Restate word for word the line with "Simulation concerning attrition" and all lines after it; please stop only at the end of the listing below.

━━━━

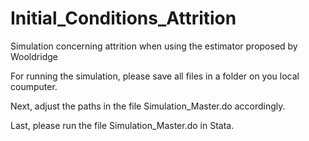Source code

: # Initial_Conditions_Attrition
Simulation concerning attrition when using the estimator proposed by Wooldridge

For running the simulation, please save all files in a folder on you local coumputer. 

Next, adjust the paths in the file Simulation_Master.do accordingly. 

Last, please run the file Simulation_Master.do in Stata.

━━━━

__RESULT BELOW__:
Simulation concerning attrition when using the estimator proposed by Wooldridge

For running the simulation, please save all files in a folder on you local coumputer. 

Next, adjust the paths in the file Simulation_Master.do accordingly. 

Last, please run the file Simulation_Master.do in Stata.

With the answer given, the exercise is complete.